Nel rispetto degli effetti di ritmo e musicalità che l’autrice crea per
sottolineare o mettere in evidenza alcuni passi del testo, in traduzione ho
mantenuto figure sintattiche quali le ripetizioni, i parallelismi e, dove possibile, le
inversioni, ad eccezione di alcuni casi in cui la conservazione della forma del
prototesto indeboliva la funzione comunicativa nel metatesto.

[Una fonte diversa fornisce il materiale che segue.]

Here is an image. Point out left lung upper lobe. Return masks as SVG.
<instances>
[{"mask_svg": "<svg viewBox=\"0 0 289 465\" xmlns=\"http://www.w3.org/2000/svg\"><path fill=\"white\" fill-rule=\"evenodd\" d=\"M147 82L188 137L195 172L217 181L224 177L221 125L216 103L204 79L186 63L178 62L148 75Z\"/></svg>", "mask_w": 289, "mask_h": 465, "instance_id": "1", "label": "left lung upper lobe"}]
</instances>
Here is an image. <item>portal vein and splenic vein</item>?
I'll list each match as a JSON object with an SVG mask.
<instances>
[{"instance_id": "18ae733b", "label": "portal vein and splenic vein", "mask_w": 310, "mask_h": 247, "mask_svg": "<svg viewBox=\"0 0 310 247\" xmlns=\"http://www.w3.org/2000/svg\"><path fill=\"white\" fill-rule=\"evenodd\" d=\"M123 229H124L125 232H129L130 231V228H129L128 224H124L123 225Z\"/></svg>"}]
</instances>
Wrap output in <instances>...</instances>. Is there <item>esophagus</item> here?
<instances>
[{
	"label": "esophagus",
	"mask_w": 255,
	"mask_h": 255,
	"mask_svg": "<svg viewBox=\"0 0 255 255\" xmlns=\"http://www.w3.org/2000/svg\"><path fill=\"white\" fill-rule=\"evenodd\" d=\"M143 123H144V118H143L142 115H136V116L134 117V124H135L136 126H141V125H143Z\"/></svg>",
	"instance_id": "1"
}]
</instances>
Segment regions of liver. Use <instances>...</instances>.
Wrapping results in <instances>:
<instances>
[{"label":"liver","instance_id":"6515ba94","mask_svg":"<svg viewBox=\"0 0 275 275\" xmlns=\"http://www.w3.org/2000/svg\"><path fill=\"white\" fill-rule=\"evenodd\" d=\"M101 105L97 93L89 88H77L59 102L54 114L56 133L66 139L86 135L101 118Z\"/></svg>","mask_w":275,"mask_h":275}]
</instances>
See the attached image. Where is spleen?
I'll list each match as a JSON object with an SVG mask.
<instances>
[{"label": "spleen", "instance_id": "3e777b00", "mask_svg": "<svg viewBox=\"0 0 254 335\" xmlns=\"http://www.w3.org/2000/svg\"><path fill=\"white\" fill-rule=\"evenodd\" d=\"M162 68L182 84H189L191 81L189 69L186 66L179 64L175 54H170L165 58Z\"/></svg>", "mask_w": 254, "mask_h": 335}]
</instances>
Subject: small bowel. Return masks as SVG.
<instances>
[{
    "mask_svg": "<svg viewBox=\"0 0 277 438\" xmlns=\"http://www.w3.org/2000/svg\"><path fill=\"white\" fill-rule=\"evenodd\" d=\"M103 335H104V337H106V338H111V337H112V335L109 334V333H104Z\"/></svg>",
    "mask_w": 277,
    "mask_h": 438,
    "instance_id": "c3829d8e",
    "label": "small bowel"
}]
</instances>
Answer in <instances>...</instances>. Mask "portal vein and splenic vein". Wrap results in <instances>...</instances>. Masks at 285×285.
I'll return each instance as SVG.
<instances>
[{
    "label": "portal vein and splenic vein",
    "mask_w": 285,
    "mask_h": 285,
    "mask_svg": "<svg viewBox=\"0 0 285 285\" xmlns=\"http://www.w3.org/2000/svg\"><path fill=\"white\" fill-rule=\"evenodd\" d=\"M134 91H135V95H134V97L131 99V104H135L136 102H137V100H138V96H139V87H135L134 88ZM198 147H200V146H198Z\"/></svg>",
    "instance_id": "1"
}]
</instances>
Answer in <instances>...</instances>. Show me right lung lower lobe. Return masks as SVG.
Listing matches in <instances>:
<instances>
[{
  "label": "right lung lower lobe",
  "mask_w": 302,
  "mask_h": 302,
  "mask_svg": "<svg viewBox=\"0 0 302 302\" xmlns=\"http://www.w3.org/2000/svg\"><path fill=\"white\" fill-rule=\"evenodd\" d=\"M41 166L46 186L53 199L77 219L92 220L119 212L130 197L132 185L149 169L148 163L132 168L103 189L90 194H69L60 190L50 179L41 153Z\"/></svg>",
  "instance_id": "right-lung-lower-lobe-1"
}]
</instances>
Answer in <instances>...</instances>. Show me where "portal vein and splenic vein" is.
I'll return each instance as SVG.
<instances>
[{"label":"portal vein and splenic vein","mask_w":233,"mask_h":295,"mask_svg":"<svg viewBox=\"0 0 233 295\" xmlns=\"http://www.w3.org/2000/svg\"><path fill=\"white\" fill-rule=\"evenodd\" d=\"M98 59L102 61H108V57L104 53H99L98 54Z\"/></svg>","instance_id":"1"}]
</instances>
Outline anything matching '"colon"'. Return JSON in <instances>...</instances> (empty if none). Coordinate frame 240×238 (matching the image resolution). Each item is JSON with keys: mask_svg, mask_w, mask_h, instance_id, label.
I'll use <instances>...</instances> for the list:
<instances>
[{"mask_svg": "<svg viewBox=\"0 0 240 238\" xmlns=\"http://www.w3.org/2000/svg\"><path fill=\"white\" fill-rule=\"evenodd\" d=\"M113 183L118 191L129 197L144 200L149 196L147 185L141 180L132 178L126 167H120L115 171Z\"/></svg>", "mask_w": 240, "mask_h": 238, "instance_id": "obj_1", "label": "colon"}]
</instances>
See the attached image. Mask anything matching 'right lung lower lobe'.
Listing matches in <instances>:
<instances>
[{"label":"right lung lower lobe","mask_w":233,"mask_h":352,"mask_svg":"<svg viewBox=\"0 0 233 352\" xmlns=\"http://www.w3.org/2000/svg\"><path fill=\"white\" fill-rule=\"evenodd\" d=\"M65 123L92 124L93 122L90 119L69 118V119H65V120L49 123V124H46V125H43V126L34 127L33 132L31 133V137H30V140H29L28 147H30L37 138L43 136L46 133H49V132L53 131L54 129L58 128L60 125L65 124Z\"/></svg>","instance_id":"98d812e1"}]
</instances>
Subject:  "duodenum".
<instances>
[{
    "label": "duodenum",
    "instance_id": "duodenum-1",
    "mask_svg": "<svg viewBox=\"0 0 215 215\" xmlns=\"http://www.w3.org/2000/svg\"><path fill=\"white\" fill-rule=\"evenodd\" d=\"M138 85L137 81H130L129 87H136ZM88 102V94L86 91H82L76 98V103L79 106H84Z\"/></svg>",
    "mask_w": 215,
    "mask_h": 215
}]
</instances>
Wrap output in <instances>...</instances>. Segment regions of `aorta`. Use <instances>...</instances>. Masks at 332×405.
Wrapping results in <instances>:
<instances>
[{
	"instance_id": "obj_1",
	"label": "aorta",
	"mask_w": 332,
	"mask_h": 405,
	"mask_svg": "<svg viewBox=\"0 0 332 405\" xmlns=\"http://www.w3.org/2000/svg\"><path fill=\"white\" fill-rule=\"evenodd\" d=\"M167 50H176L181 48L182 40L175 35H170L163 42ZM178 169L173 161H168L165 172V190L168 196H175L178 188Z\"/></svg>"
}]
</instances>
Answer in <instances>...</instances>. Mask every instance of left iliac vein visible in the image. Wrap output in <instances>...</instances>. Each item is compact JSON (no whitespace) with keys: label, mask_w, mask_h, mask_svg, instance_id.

Un altro tipo di intervento ha riguardato la trasformazione di alcune delle
numerose ing-forms in indicativi e l’esplicitazione dei nessi sintattici, come si può
osservare nell’esempio che segue: “Just then the sun went down, and Mopsa got
up on the apple-woman’s lap, and went to sleep; and Jack, being tired, went to his
boat and lay down under the purple canopy, his old hound lying at his feet to keep
guard over him,”
227e nella sua traduzione: “Proprio allora il sole tramontò e
Mopsa salì in grembo alla donna delle mele e si mise a dormire; Jack era stanco,
così andò alla barca e si sdraiò sotto il baldacchino viola con il segugio ai suoi
piedi a fargli la guardia.”
Un’altra peculiarità ricorrente del testo originale riguarda l’uso concomitante
dei verbi di percezione looked e saw; secondo la mia opinione tradurre
letteralmente entrambi i verbi non avrebbe aggiunto niente di più al contenuto
semantico, ma sarebbe stato percepito come un calco poiché in italiano è
abbastanza raro costruire frasi come “guardò e vide”. Per queste ragioni ho scelto
di effettuare scelte diverse a seconda dei casi, traducendo solo il verbo saw oppure
adattando la traduzione del verbo look alla descrizione spaziale della circostanza,
come nell’esempio: “They looked and saw a great dome overhead, filled with
windows of colored glass, and they cast down blue and golden rosy
reflections.”
228E questa è la traduzione: “Volsero lo sguardo e videro che sopra le
loro teste c’era una grande cupola, costellata di finestre di vetro colorato che
proiettavano riflessi blu e d’oro rosato.”
Per quanto riguarda la traduzione dei verbi al simple past ho fatto scelte
differenziate in italiano, alternando il passato remoto, il passato prossimo e
l’imperfetto, a seconda della necessità di esplicitazione della consecutio temporum
del prototesto.
227 Ibidem, pp. 131-132. 228 Ibidem, p. 191.